═════ Exercise materials ═════

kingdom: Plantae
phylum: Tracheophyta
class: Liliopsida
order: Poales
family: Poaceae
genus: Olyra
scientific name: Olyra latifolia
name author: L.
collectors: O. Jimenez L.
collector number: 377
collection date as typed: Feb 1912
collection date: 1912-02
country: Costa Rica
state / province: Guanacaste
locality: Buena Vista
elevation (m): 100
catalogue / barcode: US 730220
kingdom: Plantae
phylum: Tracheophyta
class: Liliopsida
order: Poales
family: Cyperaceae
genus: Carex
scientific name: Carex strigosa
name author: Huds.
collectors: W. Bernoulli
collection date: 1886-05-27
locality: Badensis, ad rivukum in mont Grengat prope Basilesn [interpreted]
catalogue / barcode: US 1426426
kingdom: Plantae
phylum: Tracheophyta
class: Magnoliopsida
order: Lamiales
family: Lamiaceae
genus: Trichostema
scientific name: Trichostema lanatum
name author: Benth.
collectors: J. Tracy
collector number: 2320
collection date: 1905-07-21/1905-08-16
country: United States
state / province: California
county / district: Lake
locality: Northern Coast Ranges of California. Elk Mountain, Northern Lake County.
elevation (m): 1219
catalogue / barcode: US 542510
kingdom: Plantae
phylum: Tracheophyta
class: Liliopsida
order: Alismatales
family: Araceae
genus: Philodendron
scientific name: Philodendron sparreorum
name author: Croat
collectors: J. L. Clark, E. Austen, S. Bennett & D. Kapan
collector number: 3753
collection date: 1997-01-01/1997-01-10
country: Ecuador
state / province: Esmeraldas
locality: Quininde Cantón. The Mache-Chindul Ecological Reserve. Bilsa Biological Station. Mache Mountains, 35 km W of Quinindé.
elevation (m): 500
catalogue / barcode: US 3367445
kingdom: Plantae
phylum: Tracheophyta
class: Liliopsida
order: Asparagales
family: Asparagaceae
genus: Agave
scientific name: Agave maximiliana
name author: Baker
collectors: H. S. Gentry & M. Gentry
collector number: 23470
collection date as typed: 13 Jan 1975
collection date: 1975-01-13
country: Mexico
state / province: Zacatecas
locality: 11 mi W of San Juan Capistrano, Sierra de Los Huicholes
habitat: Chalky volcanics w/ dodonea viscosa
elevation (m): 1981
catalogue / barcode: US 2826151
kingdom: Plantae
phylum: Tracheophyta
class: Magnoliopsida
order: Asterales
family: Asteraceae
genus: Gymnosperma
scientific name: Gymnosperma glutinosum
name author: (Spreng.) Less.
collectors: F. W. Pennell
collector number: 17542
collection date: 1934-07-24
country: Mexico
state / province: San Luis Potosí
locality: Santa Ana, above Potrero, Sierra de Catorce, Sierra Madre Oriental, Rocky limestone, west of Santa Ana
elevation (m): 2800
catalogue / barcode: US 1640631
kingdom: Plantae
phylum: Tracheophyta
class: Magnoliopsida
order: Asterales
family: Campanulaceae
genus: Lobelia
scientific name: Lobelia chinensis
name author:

═════

What you should do ▸ Render every line of the material above as a numbered list, leaving out blank lines.

Task output ▸
1. kingdom: Plantae
2. phylum: Tracheophyta
3. class: Liliopsida
4. order: Poales
5. family: Poaceae
6. genus: Olyra
7. scientific name: Olyra latifolia
8. name author: L.
9. collectors: O. Jimenez L.
10. collector number: 377
11. collection date as typed: Feb 1912
12. collection date: 1912-02
13. country: Costa Rica
14. state / province: Guanacaste
15. locality: Buena Vista
16. elevation (m): 100
17. catalogue / barcode: US 730220
18. kingdom: Plantae
19. phylum: Tracheophyta
20. class: Liliopsida
21. order: Poales
22. family: Cyperaceae
23. genus: Carex
24. scientific name: Carex strigosa
25. name author: Huds.
26. collectors: W. Bernoulli
27. collection date: 1886-05-27
28. locality: Badensis, ad rivukum in mont Grengat prope Basilesn [interpreted]
29. catalogue / barcode: US 1426426
30. kingdom: Plantae
31. phylum: Tracheophyta
32. class: Magnoliopsida
33. order: Lamiales
34. family: Lamiaceae
35. genus: Trichostema
36. scientific name: Trichostema lanatum
37. name author: Benth.
38. collectors: J. Tracy
39. collector number: 2320
40. collection date: 1905-07-21/1905-08-16
41. country: United States
42. state / province: California
43. county / district: Lake
44. locality: Northern Coast Ranges of California. Elk Mountain, Northern Lake County.
45. elevation (m): 1219
46. catalogue / barcode: US 542510
47. kingdom: Plantae
48. phylum: Tracheophyta
49. class: Liliopsida
50. order: Alismatales
51. family: Araceae
52. genus: Philodendron
53. scientific name: Philodendron sparreorum
54. name author: Croat
55. collectors: J. L. Clark, E. Austen, S. Bennett & D. Kapan
56. collector number: 3753
57. collection date: 1997-01-01/1997-01-10
58. country: Ecuador
59. state / province: Esmeraldas
60. locality: Quininde Cantón. The Mache-Chindul Ecological Reserve. Bilsa Biological Station. Mache Mountains, 35 km W of Quinindé.
61. elevation (m): 500
62. catalogue / barcode: US 3367445
63. kingdom: Plantae
64. phylum: Tracheophyta
65. class: Liliopsida
66. order: Asparagales
67. family: Asparagaceae
68. genus: Agave
69. scientific name: Agave maximiliana
70. name author: Baker
71. collectors: H. S. Gentry & M. Gentry
72. collector number: 23470
73. collection date as typed: 13 Jan 1975
74. collection date: 1975-01-13
75. country: Mexico
76. state / province: Zacatecas
77. locality: 11 mi W of San Juan Capistrano, Sierra de Los Huicholes
78. habitat: Chalky volcanics w/ dodonea viscosa
79. elevation (m): 1981
80. catalogue / barcode: US 2826151
81. kingdom: Plantae
82. phylum: Tracheophyta
83. class: Magnoliopsida
84. order: Asterales
85. family: Asteraceae
86. genus: Gymnosperma
87. scientific name: Gymnosperma glutinosum
88. name author: (Spreng.) Less.
89. collectors: F. W. Pennell
90. collector number: 17542
91. collection date: 1934-07-24
92. country: Mexico
93. state / province: San Luis Potosí
94. locality: Santa Ana, above Potrero, Sierra de Catorce, Sierra Madre Oriental, Rocky limestone, west of Santa Ana
95. elevation (m): 2800
96. catalogue / barcode: US 1640631
97. kingdom: Plantae
98. phylum: Tracheophyta
99. class: Magnoliopsida
100. order: Asterales
101. family: Campanulaceae
102. genus: Lobelia
103. scientific name: Lobelia chinensis
104. name author:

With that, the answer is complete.